Hukum Bisa Berubah dalam Demokrasi
Sistem demokrasi membuka lebar peluang untuk membuat hukum dan mengubahnya sesuai keinginan manusia. Sehingga, dalam kehidupan saat ini, standar benar dan salah sangatlah relatif. Ini tergantung kacamatanya, apakah memakai kacamata keimanan ataukah tidak. Karena itu, sangat wajar jika korban begal dijadikan tersangka karena telah menghilangkan nyawa pelaku begal. Keputusan ini bisa dengan cepat berubah karena "tekanan publik", misalnya. Ini karena kembali lagi, prinsip demokrasi adalah kebebasan dalam melahirkan sebuah kebijakan.
Jaminan Keadilan dalam Islam
Islam sebagai diin yang sempurna telah memberikan panduan ketika terjadi kasus pembegalan.
Dari Abu Hurairah ra, ia berkata bahwa ada seseorang yang menghadap Rasulullah shallallahu 'alaihi wasallam, ia berkata, "Wahai Rasulullah, bagaimana pendapatmu jika ada seseorang yang mendatangiku dan ingin merampas hartaku?"
Beliau bersabda, "Jangan kau beri padanya."
Ia bertanya lagi, "Bagaimana pendapatmu jika ia ingin membunuhku?"
Beliau bersabda, "Bunuhlah dia."
"Bagaimana jika ia malah membunuhku?" ia balik bertanya.
"Engkau dicatat syahid," jawab Nabi shallallahu 'alaihi wasallam.
"Bagaimana jika aku yang membunuhnya?" ia bertanya kembali.
"Ia yang di neraka," jawab Nabi shallallahu 'alaihi wa sallam. (HR. Muslim no.140)
Dari hadis di atas, kita mendapat gambaran yang jelas, bahwa seorang muslim wajib dengan sekuat tenaga mempertahankan harta dan kehormatannya saat ada yang ingin merampas.
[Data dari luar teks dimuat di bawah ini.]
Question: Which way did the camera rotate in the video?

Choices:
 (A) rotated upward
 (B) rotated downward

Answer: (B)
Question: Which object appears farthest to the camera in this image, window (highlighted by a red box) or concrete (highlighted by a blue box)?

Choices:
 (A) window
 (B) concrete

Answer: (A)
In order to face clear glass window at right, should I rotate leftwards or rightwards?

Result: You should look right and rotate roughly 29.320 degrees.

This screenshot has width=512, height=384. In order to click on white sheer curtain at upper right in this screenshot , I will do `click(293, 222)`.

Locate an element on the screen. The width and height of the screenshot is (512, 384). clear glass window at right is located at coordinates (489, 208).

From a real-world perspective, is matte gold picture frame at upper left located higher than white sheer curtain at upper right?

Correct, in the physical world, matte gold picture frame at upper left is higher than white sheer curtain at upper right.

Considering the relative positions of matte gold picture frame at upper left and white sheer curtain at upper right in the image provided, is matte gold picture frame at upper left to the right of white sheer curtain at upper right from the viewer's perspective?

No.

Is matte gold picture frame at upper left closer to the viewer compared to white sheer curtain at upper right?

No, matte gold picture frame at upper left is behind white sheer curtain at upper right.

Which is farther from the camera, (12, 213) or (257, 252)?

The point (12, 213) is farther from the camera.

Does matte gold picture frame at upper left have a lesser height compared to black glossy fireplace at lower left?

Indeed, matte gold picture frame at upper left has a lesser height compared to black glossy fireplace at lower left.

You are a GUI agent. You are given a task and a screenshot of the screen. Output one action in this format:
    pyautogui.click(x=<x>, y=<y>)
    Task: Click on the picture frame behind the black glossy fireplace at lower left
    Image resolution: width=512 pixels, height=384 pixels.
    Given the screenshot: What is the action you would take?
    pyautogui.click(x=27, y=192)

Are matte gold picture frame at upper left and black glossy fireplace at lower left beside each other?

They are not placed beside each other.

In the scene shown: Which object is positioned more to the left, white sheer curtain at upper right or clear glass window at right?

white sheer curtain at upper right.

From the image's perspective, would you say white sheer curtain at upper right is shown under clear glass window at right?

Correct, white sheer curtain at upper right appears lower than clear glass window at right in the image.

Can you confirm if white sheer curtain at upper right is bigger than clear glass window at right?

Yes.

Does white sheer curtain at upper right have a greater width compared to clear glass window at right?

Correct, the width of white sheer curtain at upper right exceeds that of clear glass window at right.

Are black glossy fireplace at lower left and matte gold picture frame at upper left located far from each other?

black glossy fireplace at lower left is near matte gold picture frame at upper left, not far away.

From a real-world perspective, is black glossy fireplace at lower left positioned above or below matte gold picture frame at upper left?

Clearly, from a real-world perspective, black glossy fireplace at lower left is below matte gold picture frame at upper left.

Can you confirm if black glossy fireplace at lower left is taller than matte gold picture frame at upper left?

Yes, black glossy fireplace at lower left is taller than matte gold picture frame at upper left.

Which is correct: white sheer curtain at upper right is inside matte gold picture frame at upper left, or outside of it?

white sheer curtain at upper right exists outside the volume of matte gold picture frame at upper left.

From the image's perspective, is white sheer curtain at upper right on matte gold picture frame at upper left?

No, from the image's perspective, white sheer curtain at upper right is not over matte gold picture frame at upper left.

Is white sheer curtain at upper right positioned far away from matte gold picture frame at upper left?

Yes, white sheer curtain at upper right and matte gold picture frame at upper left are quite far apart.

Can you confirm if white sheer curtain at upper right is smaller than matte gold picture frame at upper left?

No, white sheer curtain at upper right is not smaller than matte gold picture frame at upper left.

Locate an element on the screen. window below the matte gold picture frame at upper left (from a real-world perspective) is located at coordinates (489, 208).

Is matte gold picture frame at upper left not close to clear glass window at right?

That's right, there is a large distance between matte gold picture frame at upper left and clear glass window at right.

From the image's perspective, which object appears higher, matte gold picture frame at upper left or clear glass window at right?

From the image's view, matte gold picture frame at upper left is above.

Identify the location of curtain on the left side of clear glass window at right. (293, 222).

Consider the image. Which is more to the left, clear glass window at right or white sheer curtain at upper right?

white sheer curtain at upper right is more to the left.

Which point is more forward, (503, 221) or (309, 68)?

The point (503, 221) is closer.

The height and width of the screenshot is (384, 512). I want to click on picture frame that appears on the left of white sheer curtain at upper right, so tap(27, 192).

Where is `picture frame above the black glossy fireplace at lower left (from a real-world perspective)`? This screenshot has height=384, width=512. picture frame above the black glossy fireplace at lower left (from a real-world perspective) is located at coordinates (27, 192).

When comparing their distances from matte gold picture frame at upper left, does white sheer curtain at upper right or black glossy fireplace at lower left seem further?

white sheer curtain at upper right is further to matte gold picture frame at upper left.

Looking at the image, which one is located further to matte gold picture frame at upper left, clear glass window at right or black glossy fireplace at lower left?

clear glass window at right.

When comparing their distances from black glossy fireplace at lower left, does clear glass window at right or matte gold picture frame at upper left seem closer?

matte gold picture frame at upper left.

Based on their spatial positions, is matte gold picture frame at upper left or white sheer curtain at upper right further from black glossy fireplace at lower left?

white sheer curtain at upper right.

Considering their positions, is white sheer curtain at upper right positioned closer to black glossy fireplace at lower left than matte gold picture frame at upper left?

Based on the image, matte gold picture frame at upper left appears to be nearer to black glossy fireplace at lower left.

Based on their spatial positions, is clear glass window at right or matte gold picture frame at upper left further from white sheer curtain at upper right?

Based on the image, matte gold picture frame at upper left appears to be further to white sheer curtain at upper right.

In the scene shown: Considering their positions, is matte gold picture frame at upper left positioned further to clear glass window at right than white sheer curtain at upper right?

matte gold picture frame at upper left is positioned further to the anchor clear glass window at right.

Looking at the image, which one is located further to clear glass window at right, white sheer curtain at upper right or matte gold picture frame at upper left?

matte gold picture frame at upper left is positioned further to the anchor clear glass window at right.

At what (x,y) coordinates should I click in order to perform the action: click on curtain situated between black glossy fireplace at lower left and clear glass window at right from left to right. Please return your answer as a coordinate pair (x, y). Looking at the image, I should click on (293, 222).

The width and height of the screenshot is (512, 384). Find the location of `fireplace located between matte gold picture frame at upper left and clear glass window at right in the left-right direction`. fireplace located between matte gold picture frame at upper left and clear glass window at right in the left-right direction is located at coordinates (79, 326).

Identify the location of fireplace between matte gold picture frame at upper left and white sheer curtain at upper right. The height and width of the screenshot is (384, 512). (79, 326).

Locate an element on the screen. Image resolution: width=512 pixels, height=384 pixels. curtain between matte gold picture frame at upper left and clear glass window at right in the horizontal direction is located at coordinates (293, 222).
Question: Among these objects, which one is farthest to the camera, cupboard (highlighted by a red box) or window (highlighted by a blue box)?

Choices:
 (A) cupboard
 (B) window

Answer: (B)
Bahkan, seorang korban begal harus mempertahankan nyawanya saat ancaman itu datang.
Inilah pemenuhan gharizah baqa' (naluri mempertahankan diri) yang sesuai dengan panduan Islam.
Bahkan, Allah Ta'ala memberikan balasan luar biasa bagi korban begal yang meninggal, yaitu syahid. Sedangkan bagi pelaku pembegalan yang berhasil dibunuh, maka nerakalah balasannya.
Inilah Islam sebagai sistem hidup yang mampu menjamin keadilan bagi seluruh manusia. Tidakkah kita merindukan sistem kehidupan yang sempurna seperti ini? Wa maa tawfiiqii illaa bilLaah 'alayhi tawakkaltu wa ilayhi uniib.